I think Chris Blattman recent post on “fear” which got a lot of reposts, represents sort of exactly why some people are dubious of the micro-evaluation randomista approach. The way any normal person reads Chris’s post, is that he is suggesting that poor and marginalized people have a lot of fear and this keeps them down. The production of this fear is all rendered in the passive voice. Something out there (a fog? really?) produces the conditions for which fear is the correct reaction, debilitating as it may be. So randomistas need to search for the psychological mechanisms at work and design programs that will empower people and reduce fear… and hence spur development.
Reading Joshua Oppenheimer’s timely oped about the mass killing of Indonesian leftists in 1965, you can easily see what is left out. Oppenheimer writes (Source: Suharto’s Purge, Indonesia’s Silence – The New York Times):
The purpose of such intimidation is to create a climate of fear in which corruption and plunder go unchallenged.

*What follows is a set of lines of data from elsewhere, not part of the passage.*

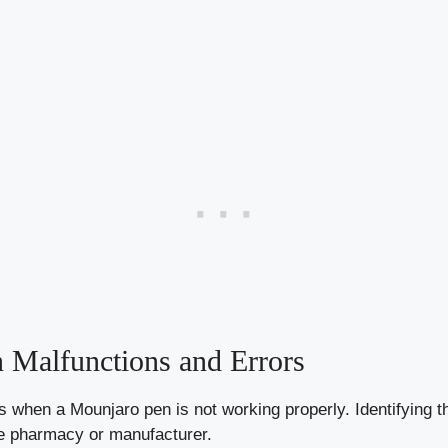
Malfunctions and Errors
 when a Mounjaro pen is not working properly. Identifying th
he pharmacy or manufacturer.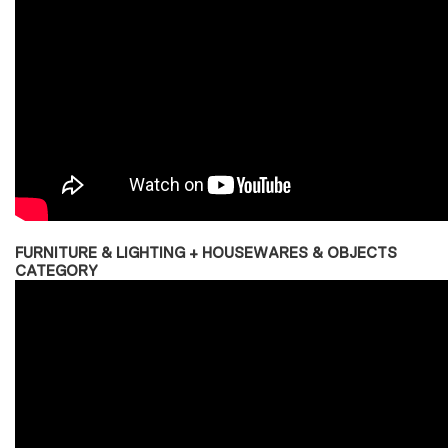
FURNITURE & LIGHTING + HOUSEWARES & OBJECTS
CATEGORY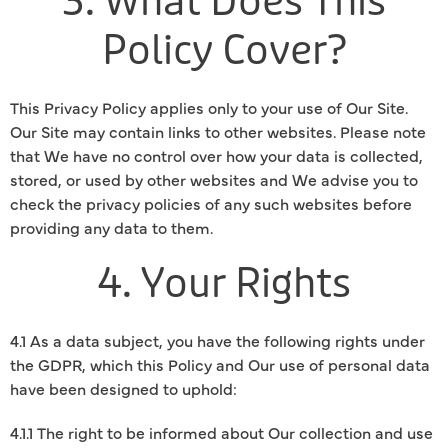
3. What Does This
Policy Cover?
This Privacy Policy applies only to your use of Our Site.
Our Site may contain links to other websites. Please note
that We have no control over how your data is collected,
stored, or used by other websites and We advise you to
check the privacy policies of any such websites before
providing any data to them.
4. Your Rights
4.1 As a data subject, you have the following rights under
the GDPR, which this Policy and Our use of personal data
have been designed to uphold:
4.1.1 The right to be informed about Our collection and use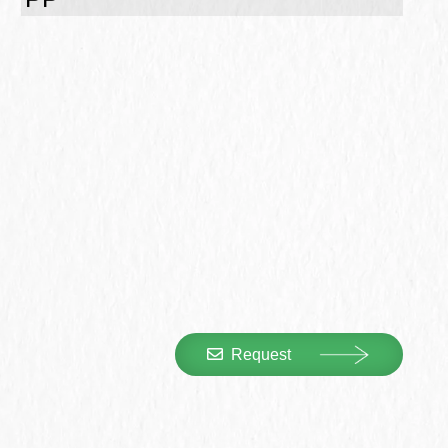
Request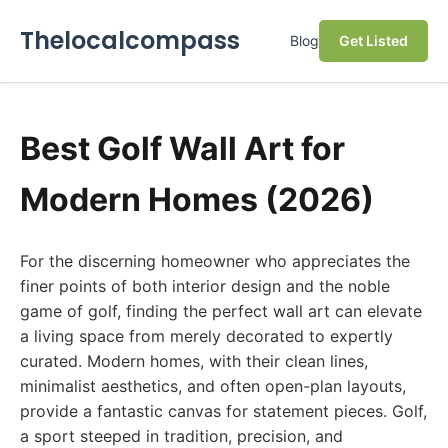
Thelocalcompass
Blog
Get Listed
Best Golf Wall Art for
Modern Homes (2026)
For the discerning homeowner who appreciates the
finer points of both interior design and the noble
game of golf, finding the perfect wall art can elevate
a living space from merely decorated to expertly
curated. Modern homes, with their clean lines,
minimalist aesthetics, and often open-plan layouts,
provide a fantastic canvas for statement pieces. Golf,
a sport steeped in tradition, precision, and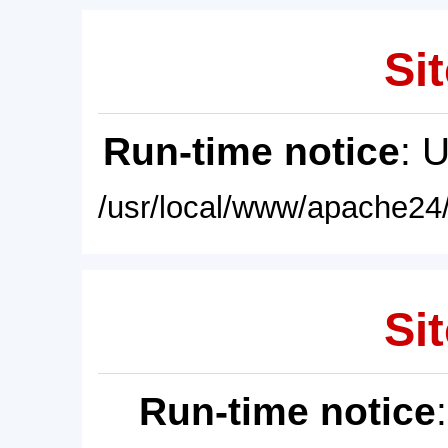
Sit
Run-time notice
: 
/usr/local/www/apache24/
Sit
Run-time notice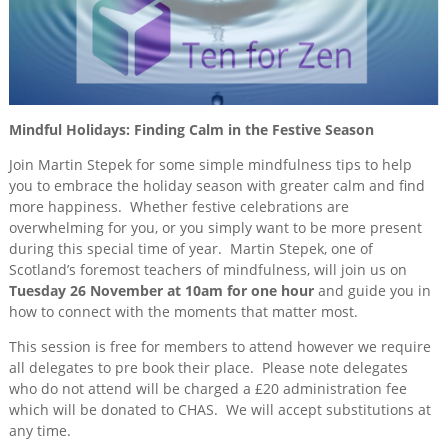
2024
Training
&
Consultancy
Events
Mindful Holidays: Finding Calm in the Festive Season
News
Join Martin Stepek for some simple mindfulness tips to help
you to embrace the holiday season with greater calm and find
more happiness. Whether festive celebrations are
overwhelming for you, or you simply want to be more present
during this special time of year. Martin Stepek, one of
Scotland’s foremost teachers of mindfulness, will join us on
Tuesday 26 November at 10am for one hour
and guide you in
how to connect with the moments that matter most.
This session is free for members to attend however we require
all delegates to pre book their place. Please note delegates
who do not attend will be charged a £20 administration fee
which will be donated to CHAS. We will accept substitutions at
any time.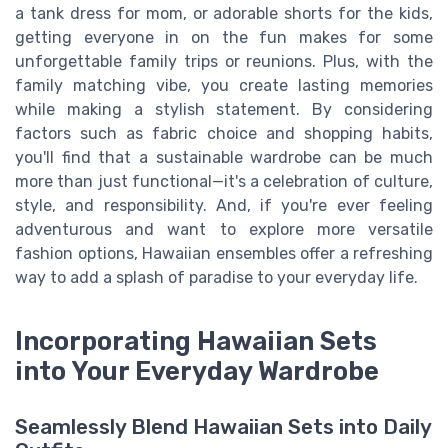
a tank dress for mom, or adorable shorts for the kids,
getting everyone in on the fun makes for some
unforgettable family trips or reunions. Plus, with the
family matching vibe, you create lasting memories
while making a stylish statement. By considering
factors such as fabric choice and shopping habits,
you'll find that a sustainable wardrobe can be much
more than just functional—it's a celebration of culture,
style, and responsibility. And, if you're ever feeling
adventurous and want to explore more versatile
fashion options, Hawaiian ensembles offer a refreshing
way to add a splash of paradise to your everyday life.
Incorporating Hawaiian Sets
into Your Everyday Wardrobe
Seamlessly Blend Hawaiian Sets into Daily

Chris in his blog post asserts, “The tragedy is that modern social science has very little to say about any of this.” I think modern social science (and even more broadly, the humanities, including people like Oppenheimer) actually has a lot to say about this. I know that when I went to Chile, the only destination on my list was the museum established by Michele Bachelet’s government to remember and understand the violence and fear created by Pinochet. The museum, in my hazy memory, was largely informed by modern social science and humanities. Yes, there is no randomized control trial telling us whether such museums change the nature of fear for a given sub-group of some population. But if Chris really does mean “modern social science” = “experimental method with regression analysis” even this comparative neglect by economics can hardly be labelled a tragedy. He doth protest too much!